# Page text

--

It’s another enterprise type distribution that’s rock solid. It also has a rolling version.
1lso it’s based in Europe, which some see as a plus.
I plan on switching to Slowroll once it’s matured, but I think I’ll stay with Gnome :p
Slowroll does sound like a great model for versioning and patching software.
But for the actual package management I dont want to use anything but rpm-ostree. The immutable OpenSUSE variants are a joke and dont offer any real benefits over Tumbleweed to my knowledge (after having researched them).
Fedora may offer that “more stable package set” when sticking to the old release, currently F39. Not its still less seemless.
I used to use Gnome all the time but I have to install a bunch of extensions for it to be usable. This one addon, I think it was called window list, is the most important and invaluable one of them all. There is no way I can use Gnome without it and I don’t understand how other people have the patience to deal with not having that. The number of times I updated Gnome and found out window list was so out of date the only way I could get it working was if I download the source code and fix the issue myself, is too damn high. That addon should be part of Gnome by default.
Now I use cinnamon or kde depending on which one works better in that respective distro’s repository. Some installations of your favorite desktop environment come with better configs than others. For example last time I tried KDE on Ubuntu, it was a broken buggy annoying mess to the point it was was less functional than Windows 11’s ui. On Arch, KDE is the epitome optimization and polish. On Arch, cinnamon is respectably borked out of the box. Cinnamon on Ubuntu usually only comes with a few bugs however I rarely end up finding a way to fix said bugs.

--

# Task to carry out
Reproduce the Linux distribution discussion above word for word.

# Extracted material
--

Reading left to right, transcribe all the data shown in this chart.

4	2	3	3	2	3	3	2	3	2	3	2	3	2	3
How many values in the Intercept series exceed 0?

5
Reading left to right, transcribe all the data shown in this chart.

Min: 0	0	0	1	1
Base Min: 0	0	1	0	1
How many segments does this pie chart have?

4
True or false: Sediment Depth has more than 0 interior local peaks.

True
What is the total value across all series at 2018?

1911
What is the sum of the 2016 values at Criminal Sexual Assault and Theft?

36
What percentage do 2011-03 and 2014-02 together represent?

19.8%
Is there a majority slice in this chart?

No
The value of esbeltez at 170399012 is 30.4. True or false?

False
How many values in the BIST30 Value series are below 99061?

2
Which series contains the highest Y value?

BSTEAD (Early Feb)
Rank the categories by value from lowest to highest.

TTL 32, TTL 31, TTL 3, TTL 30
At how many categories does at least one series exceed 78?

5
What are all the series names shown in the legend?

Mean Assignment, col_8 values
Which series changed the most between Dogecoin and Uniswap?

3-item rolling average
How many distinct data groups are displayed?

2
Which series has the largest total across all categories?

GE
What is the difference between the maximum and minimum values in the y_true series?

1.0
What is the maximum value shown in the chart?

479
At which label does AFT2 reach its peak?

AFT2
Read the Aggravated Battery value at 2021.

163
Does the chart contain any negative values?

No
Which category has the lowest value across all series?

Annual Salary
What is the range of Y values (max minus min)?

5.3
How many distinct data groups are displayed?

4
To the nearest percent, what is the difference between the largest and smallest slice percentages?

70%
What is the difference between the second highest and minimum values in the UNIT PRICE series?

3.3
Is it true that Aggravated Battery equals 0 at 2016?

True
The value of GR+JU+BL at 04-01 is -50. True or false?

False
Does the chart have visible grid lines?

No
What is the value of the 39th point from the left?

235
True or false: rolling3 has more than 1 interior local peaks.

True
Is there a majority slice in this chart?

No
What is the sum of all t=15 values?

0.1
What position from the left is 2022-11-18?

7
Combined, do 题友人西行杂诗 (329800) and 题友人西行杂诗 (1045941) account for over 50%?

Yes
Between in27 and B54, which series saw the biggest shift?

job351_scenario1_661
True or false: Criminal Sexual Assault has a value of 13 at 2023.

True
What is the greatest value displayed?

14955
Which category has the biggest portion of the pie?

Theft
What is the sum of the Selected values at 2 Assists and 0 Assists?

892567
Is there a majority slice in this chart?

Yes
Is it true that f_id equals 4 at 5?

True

--

# Answer for this exercise
It’s another enterprise type distribution that’s rock solid. It also has a rolling version.
1lso it’s based in Europe, which some see as a plus.
I plan on switching to Slowroll once it’s matured, but I think I’ll stay with Gnome :p
Slowroll does sound like a great model for versioning and patching software.
But for the actual package management I dont want to use anything but rpm-ostree. The immutable OpenSUSE variants are a joke and dont offer any real benefits over Tumbleweed to my knowledge (after having researched them).
Fedora may offer that “more stable package set” when sticking to the old release, currently F39. Not its still less seemless.
I used to use Gnome all the time but I have to install a bunch of extensions for it to be usable. This one addon, I think it was called window list, is the most important and invaluable one of them all. There is no way I can use Gnome without it and I don’t understand how other people have the patience to deal with not having that. The number of times I updated Gnome and found out window list was so out of date the only way I could get it working was if I download the source code and fix the issue myself, is too damn high. That addon should be part of Gnome by default.
Now I use cinnamon or kde depending on which one works better in that respective distro’s repository. Some installations of your favorite desktop environment come with better configs than others. For example last time I tried KDE on Ubuntu, it was a broken buggy annoying mess to the point it was was less functional than Windows 11’s ui. On Arch, KDE is the epitome optimization and polish. On Arch, cinnamon is respectably borked out of the box. Cinnamon on Ubuntu usually only comes with a few bugs however I rarely end up finding a way to fix said bugs.